Oh, that wacky Luke.

To ensure that we understand he takes his parental duties seriously, we are treated to a little tough love after Vanessa discovers a porn video under 15-year-old Luke Jr.'s bed. The elder Campbell emphatically explains that porn is for grown-ups, not teenagers, and that if he catches his son watching it he will . . . well, it will mean trouble, young man.

Just like Ward and the Beav, really, down to a script so heavy-handed you can practically smell the writers room. Ironically, Luke Jr., with his mouthful of braces and obvious embarrassment with the whole setup, actually seems like a pretty normal kid. That is, if it weren't for those cameras all over the house and an unfortunate narrative thread that has him "dating" a teen mother.

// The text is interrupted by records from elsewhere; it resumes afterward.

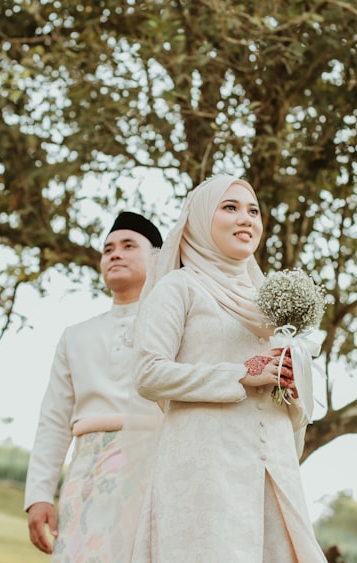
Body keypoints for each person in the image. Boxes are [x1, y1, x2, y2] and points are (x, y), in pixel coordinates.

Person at [127, 175, 327, 562]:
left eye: (253, 211)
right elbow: (148, 373)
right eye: (230, 208)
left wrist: (293, 382)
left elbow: (291, 400)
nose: (246, 219)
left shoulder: (270, 302)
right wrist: (238, 373)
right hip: (205, 470)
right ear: (201, 219)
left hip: (273, 470)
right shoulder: (180, 287)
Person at [24, 211, 163, 561]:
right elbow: (54, 419)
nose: (115, 254)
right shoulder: (76, 336)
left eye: (129, 246)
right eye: (108, 249)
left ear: (158, 258)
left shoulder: (176, 325)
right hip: (85, 473)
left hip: (155, 465)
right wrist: (40, 494)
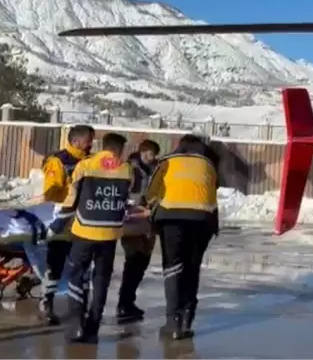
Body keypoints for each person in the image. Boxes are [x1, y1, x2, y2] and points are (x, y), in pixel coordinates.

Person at [49, 132, 134, 344]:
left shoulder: (85, 166)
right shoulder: (127, 170)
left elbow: (71, 200)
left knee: (77, 275)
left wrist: (56, 226)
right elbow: (126, 199)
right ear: (119, 150)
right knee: (102, 280)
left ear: (102, 145)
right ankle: (93, 327)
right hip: (110, 235)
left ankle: (77, 324)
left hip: (84, 231)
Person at [145, 134, 220, 340]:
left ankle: (173, 322)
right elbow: (213, 188)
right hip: (203, 218)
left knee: (173, 268)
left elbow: (150, 193)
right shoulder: (209, 163)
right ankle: (187, 319)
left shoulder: (167, 161)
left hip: (171, 218)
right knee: (192, 267)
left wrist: (151, 207)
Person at [38, 124, 95, 326]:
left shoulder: (92, 161)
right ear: (76, 141)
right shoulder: (59, 161)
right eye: (88, 140)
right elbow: (51, 192)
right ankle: (46, 303)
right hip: (64, 218)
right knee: (56, 263)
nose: (91, 144)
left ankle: (81, 308)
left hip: (87, 220)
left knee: (84, 266)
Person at [117, 139, 161, 323]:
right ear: (141, 152)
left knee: (141, 263)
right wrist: (136, 206)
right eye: (148, 154)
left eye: (153, 155)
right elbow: (122, 194)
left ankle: (129, 301)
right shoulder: (129, 169)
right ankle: (124, 303)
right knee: (133, 262)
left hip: (149, 224)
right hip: (132, 223)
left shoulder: (157, 169)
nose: (151, 158)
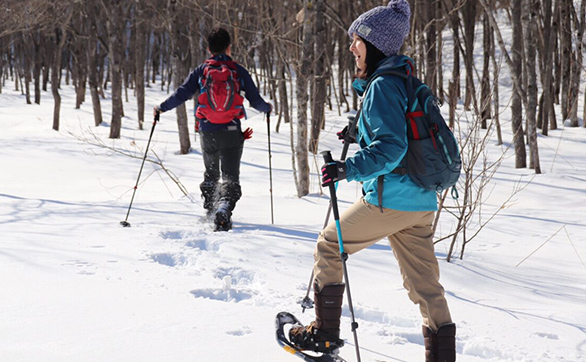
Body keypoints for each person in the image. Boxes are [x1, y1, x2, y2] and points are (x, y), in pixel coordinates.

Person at [288, 1, 456, 361]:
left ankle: (323, 335)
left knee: (329, 246)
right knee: (427, 289)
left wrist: (348, 168)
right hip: (422, 202)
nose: (352, 48)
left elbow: (393, 148)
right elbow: (399, 133)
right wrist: (360, 131)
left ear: (375, 44)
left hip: (390, 199)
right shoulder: (405, 80)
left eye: (357, 41)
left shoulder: (382, 85)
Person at [154, 27, 271, 231]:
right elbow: (255, 101)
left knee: (211, 172)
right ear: (229, 47)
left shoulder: (201, 71)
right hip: (232, 131)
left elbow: (182, 94)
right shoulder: (238, 70)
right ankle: (224, 208)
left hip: (207, 130)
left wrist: (161, 108)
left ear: (208, 49)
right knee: (230, 175)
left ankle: (211, 208)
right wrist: (267, 108)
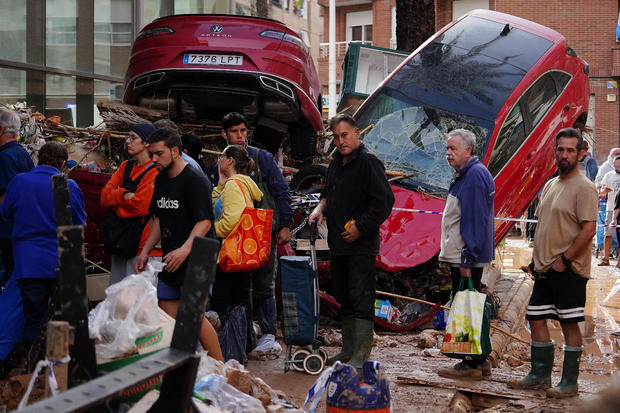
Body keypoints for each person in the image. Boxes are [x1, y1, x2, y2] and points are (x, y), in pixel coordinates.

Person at [508, 128, 597, 398]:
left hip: (569, 269)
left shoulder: (585, 187)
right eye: (561, 149)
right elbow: (546, 226)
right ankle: (539, 376)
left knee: (570, 323)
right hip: (545, 269)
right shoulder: (551, 184)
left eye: (571, 150)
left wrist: (565, 260)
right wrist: (536, 262)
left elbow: (589, 229)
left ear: (581, 154)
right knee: (535, 317)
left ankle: (569, 382)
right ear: (554, 151)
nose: (565, 155)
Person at [309, 114, 394, 369]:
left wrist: (361, 226)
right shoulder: (337, 160)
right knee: (344, 295)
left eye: (344, 135)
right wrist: (319, 208)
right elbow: (327, 194)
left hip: (361, 245)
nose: (340, 141)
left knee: (360, 298)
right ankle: (347, 350)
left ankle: (360, 353)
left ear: (357, 133)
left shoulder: (368, 162)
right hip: (339, 244)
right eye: (335, 137)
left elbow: (384, 201)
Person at [135, 128, 222, 361]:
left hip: (197, 258)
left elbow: (204, 221)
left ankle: (222, 368)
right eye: (151, 154)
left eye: (159, 154)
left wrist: (184, 250)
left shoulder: (196, 180)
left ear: (175, 151)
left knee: (193, 317)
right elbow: (158, 218)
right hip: (171, 258)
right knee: (167, 314)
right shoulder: (161, 179)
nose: (154, 160)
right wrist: (145, 251)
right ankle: (183, 367)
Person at [219, 112, 293, 354]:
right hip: (233, 237)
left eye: (242, 131)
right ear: (224, 134)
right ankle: (247, 334)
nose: (240, 136)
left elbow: (281, 191)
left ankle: (269, 333)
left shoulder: (262, 158)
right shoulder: (222, 163)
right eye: (234, 132)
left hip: (261, 233)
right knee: (241, 287)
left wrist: (285, 225)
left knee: (264, 284)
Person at [0, 142, 86, 351]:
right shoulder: (68, 185)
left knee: (34, 317)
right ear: (63, 163)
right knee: (60, 316)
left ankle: (29, 364)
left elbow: (5, 212)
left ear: (39, 158)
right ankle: (54, 362)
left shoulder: (20, 182)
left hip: (28, 261)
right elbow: (79, 223)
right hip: (60, 260)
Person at [436, 129, 495, 380]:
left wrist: (467, 260)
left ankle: (469, 363)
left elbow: (474, 221)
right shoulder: (467, 174)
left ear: (468, 150)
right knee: (470, 305)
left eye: (453, 149)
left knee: (465, 306)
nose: (448, 154)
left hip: (465, 256)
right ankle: (479, 360)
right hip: (464, 254)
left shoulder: (473, 177)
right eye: (447, 148)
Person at [211, 145, 263, 358]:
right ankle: (239, 348)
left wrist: (211, 231)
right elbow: (217, 206)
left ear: (230, 160)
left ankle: (229, 352)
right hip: (242, 252)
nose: (219, 161)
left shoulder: (234, 185)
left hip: (230, 252)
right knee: (239, 298)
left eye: (221, 157)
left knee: (224, 302)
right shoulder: (237, 184)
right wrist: (219, 186)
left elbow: (232, 219)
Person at [101, 122, 161, 284]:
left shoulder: (155, 171)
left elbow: (140, 206)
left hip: (141, 246)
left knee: (137, 302)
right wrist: (124, 194)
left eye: (133, 138)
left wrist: (117, 204)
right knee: (118, 299)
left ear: (147, 143)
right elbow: (105, 197)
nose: (128, 141)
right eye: (128, 137)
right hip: (120, 242)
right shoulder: (125, 166)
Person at [0, 109, 34, 287]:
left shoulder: (4, 157)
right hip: (21, 229)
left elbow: (5, 196)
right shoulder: (22, 153)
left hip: (7, 231)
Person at [594, 148, 620, 259]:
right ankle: (606, 257)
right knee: (608, 233)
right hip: (610, 208)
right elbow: (601, 187)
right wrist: (603, 191)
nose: (617, 168)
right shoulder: (607, 172)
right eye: (616, 166)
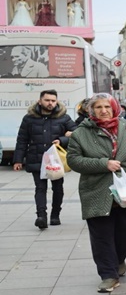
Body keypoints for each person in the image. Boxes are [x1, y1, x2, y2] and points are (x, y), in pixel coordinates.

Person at [67, 93, 126, 293]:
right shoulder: (81, 133)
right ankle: (108, 275)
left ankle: (118, 259)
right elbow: (73, 160)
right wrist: (103, 164)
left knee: (125, 234)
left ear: (114, 108)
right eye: (98, 107)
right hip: (96, 190)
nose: (103, 110)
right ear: (91, 110)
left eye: (107, 106)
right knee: (101, 237)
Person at [13, 89, 77, 229]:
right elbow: (22, 139)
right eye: (47, 100)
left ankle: (55, 215)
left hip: (56, 159)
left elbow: (77, 133)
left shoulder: (63, 117)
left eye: (53, 101)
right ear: (40, 101)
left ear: (57, 101)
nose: (50, 103)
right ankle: (41, 216)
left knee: (58, 188)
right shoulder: (29, 118)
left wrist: (62, 140)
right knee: (40, 188)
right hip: (36, 157)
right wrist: (18, 160)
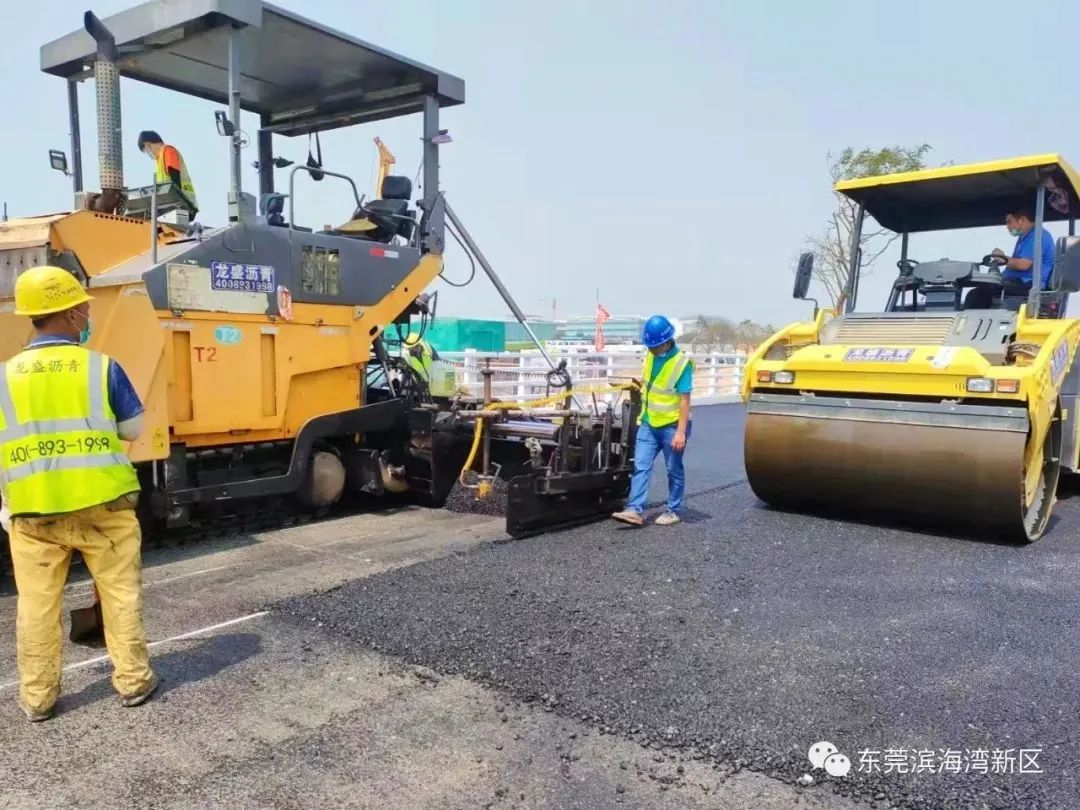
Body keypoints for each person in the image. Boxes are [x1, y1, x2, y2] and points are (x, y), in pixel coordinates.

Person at [0, 265, 157, 722]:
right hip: (103, 505)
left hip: (33, 512)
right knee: (120, 594)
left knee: (35, 607)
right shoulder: (102, 367)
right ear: (68, 314)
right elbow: (133, 428)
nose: (88, 314)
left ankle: (38, 699)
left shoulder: (4, 377)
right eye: (83, 308)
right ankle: (133, 681)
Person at [611, 315, 693, 526]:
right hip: (648, 423)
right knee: (641, 465)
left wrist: (681, 432)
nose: (652, 349)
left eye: (655, 346)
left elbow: (685, 400)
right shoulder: (648, 355)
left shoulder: (681, 364)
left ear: (667, 341)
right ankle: (634, 510)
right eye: (650, 345)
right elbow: (650, 384)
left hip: (672, 426)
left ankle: (673, 510)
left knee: (673, 469)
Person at [965, 208, 1055, 309]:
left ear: (1022, 220)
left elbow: (1024, 265)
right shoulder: (1025, 237)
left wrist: (1003, 258)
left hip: (1028, 286)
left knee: (977, 295)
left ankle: (974, 323)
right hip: (1018, 284)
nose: (1007, 227)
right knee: (978, 292)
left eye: (1009, 222)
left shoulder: (1038, 236)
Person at [137, 130, 198, 217]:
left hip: (183, 203)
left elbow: (175, 176)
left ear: (148, 144)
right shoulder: (160, 159)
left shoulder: (167, 150)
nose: (149, 153)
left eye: (146, 150)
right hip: (174, 205)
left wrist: (178, 200)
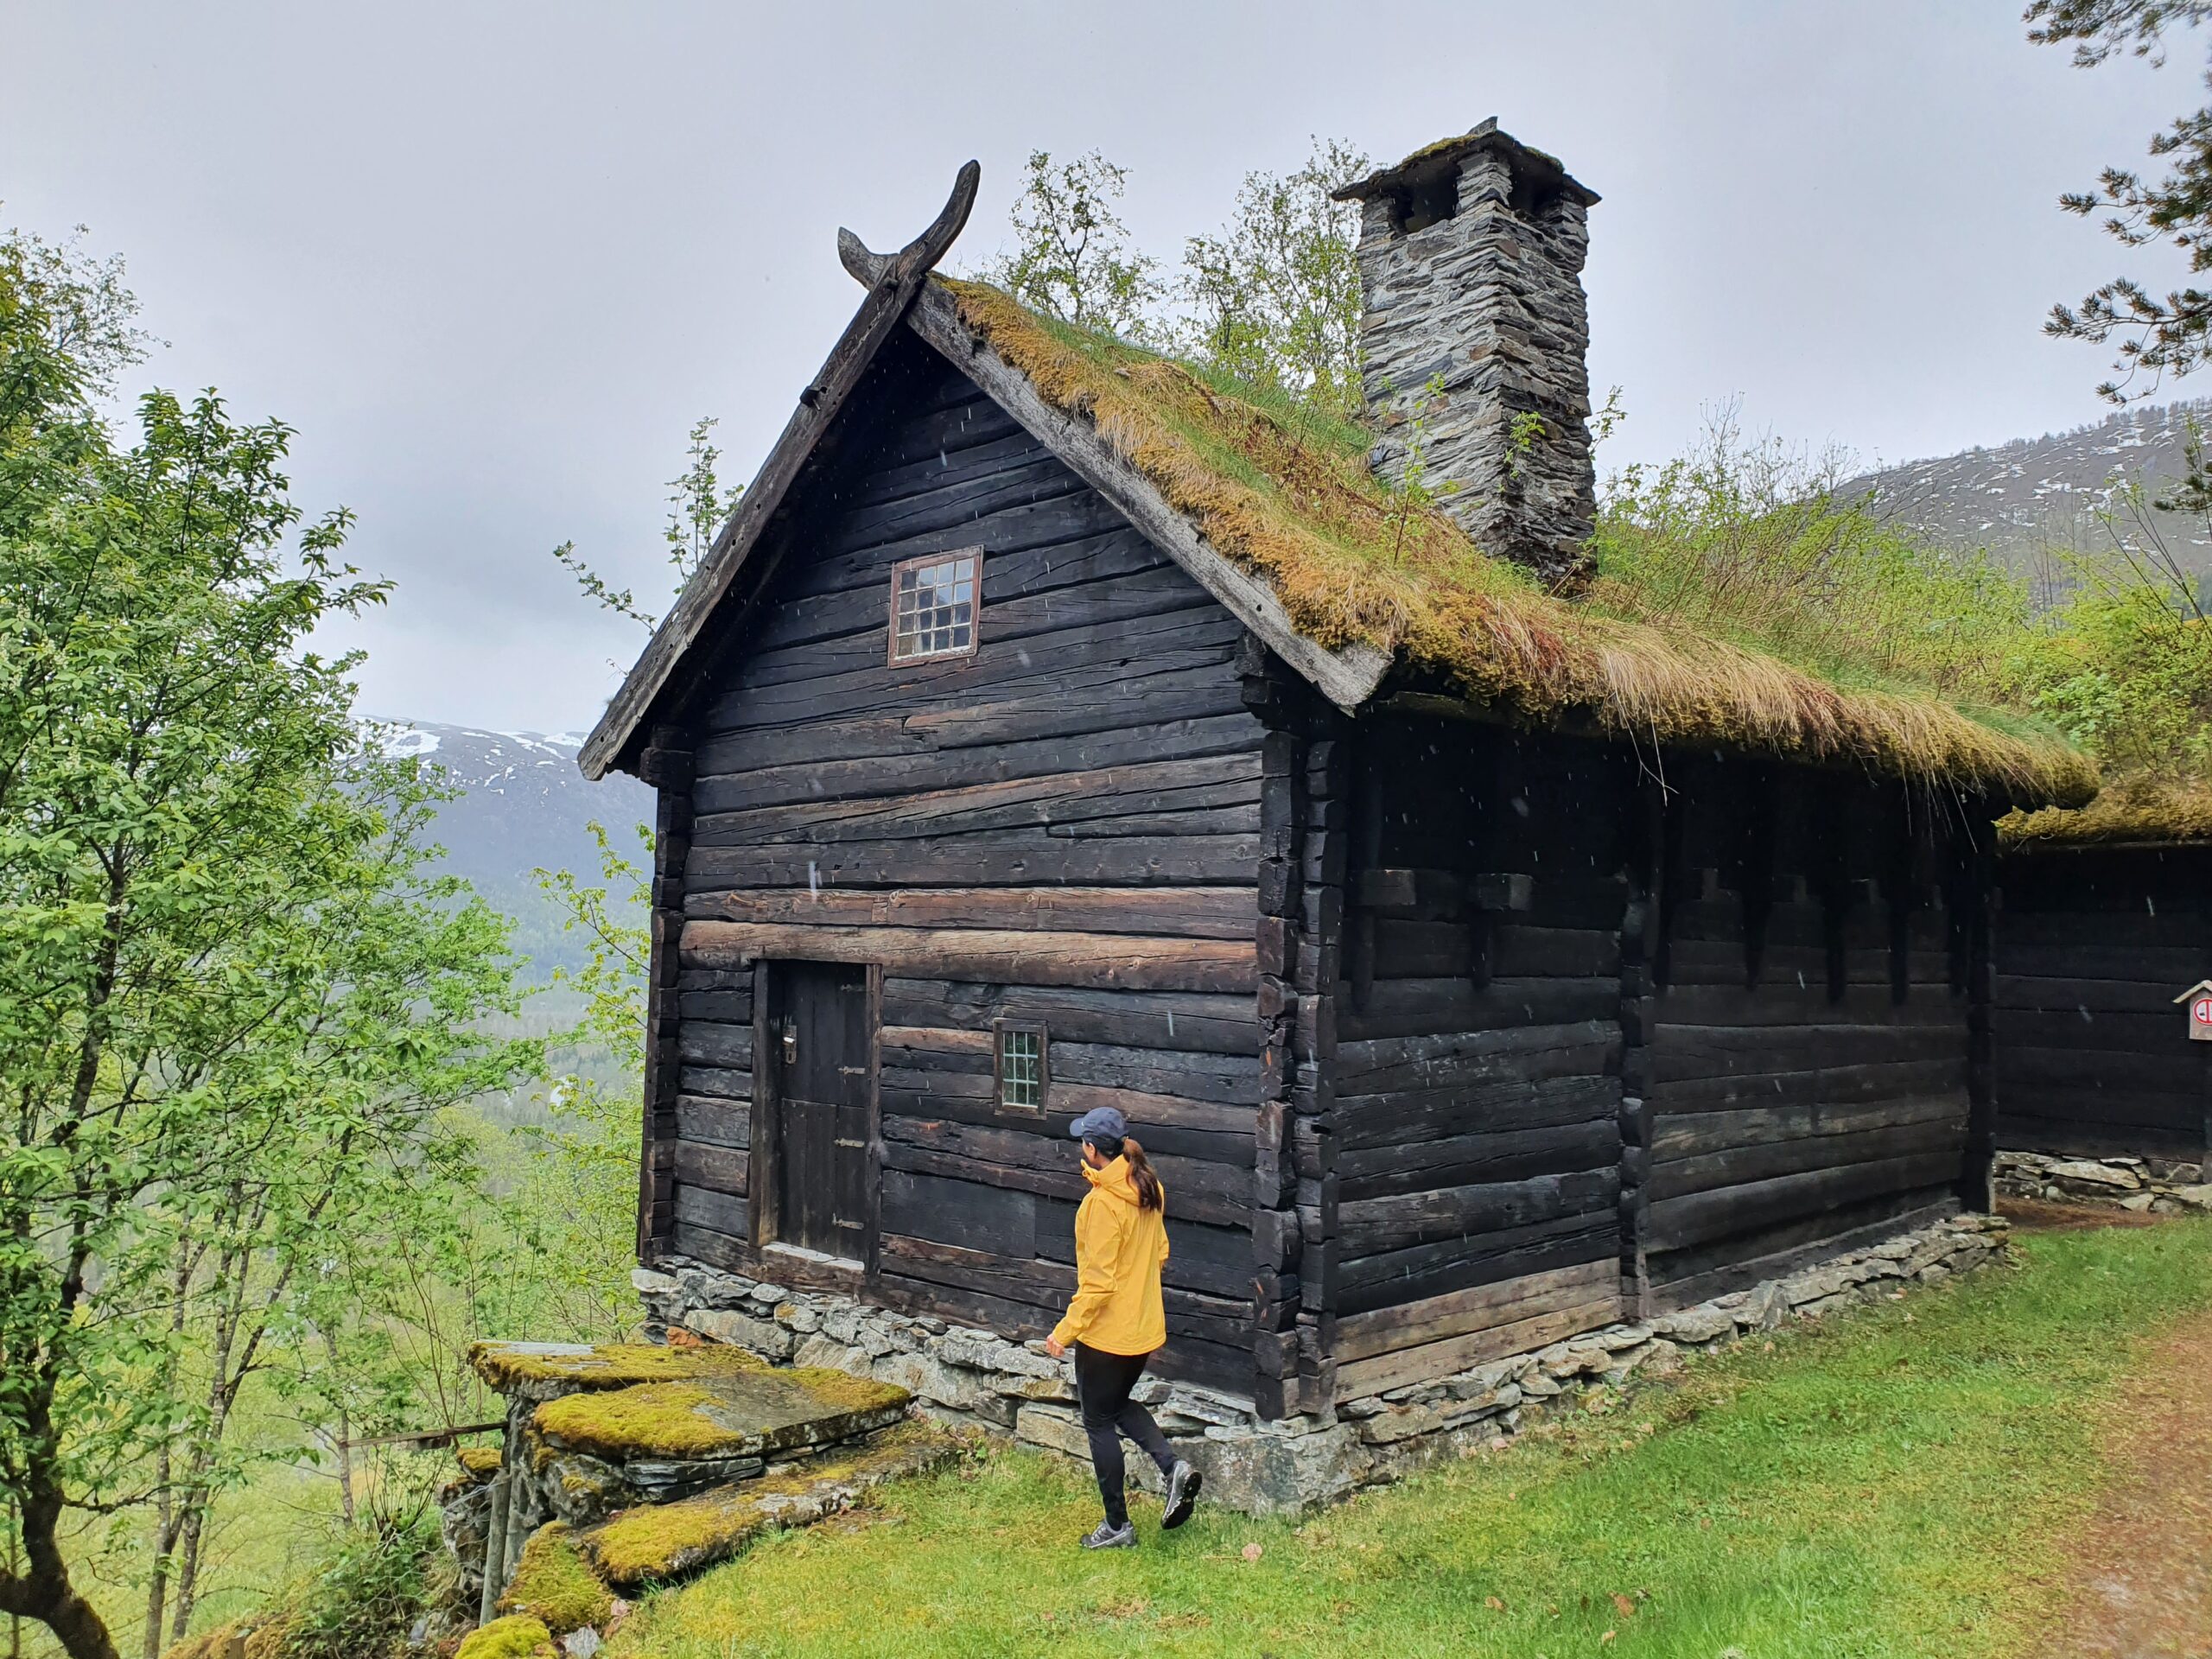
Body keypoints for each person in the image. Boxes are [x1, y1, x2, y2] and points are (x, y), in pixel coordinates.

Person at [1043, 1104, 1203, 1549]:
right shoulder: (1149, 1188)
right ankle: (1173, 1468)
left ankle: (1117, 1527)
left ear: (1092, 1149)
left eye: (1083, 1142)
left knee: (1097, 1421)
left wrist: (1065, 1331)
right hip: (1143, 1329)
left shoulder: (1101, 1204)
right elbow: (1160, 1252)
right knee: (1115, 1406)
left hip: (1106, 1335)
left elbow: (1097, 1284)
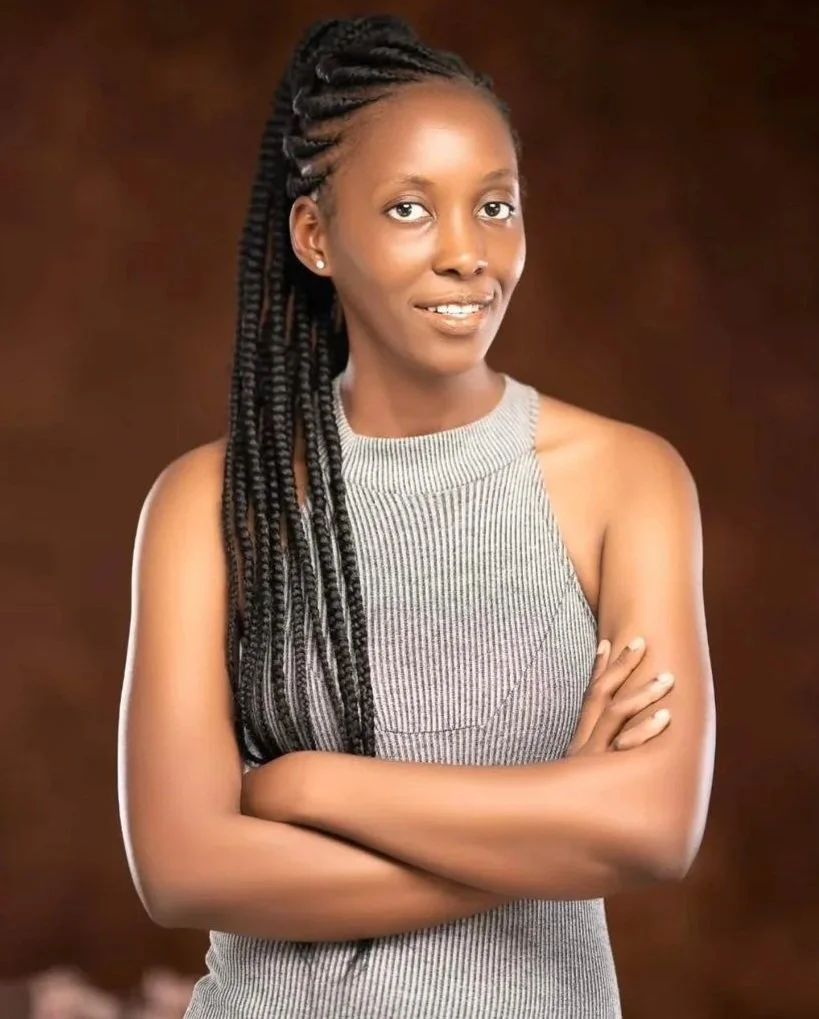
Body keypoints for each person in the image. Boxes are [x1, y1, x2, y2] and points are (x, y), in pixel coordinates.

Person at [117, 15, 715, 1019]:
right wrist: (552, 824)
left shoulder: (630, 480)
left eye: (495, 206)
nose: (467, 254)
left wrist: (311, 786)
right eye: (408, 208)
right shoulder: (208, 503)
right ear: (315, 237)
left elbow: (653, 826)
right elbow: (181, 867)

Campbell conveys a profane jocularity that almost makes up for the fact that he says things like "the girls I'm looking for need to be tri-sexual, meaning they'll try anything," and that he wants a bachelor-party viewing of the porn-star Olympics. It's not that any of this is shocking -- "The Sopranos" inured most of us to the sight of a man conducting a personal phone conversation while staring at gyrating pole dancers.

In fact, the show is so by the book, it's silly. When Luke's friends learn over golf of his impending nuptials, they immediately offer "your life is over" advice. Between the golf caps and self-mimicking "yes, dears," it's such a standard set piece you half expect Dick Van Dyke to mosey on over with a few choice words.

"Luke's Parental Advisory" so clearly aims to be outrageous it's difficult to watch without wincing. Because for all its stripper poles and booty-dependence, it's utterly conventional: just another one of those shows about someone who used to be sort of famous.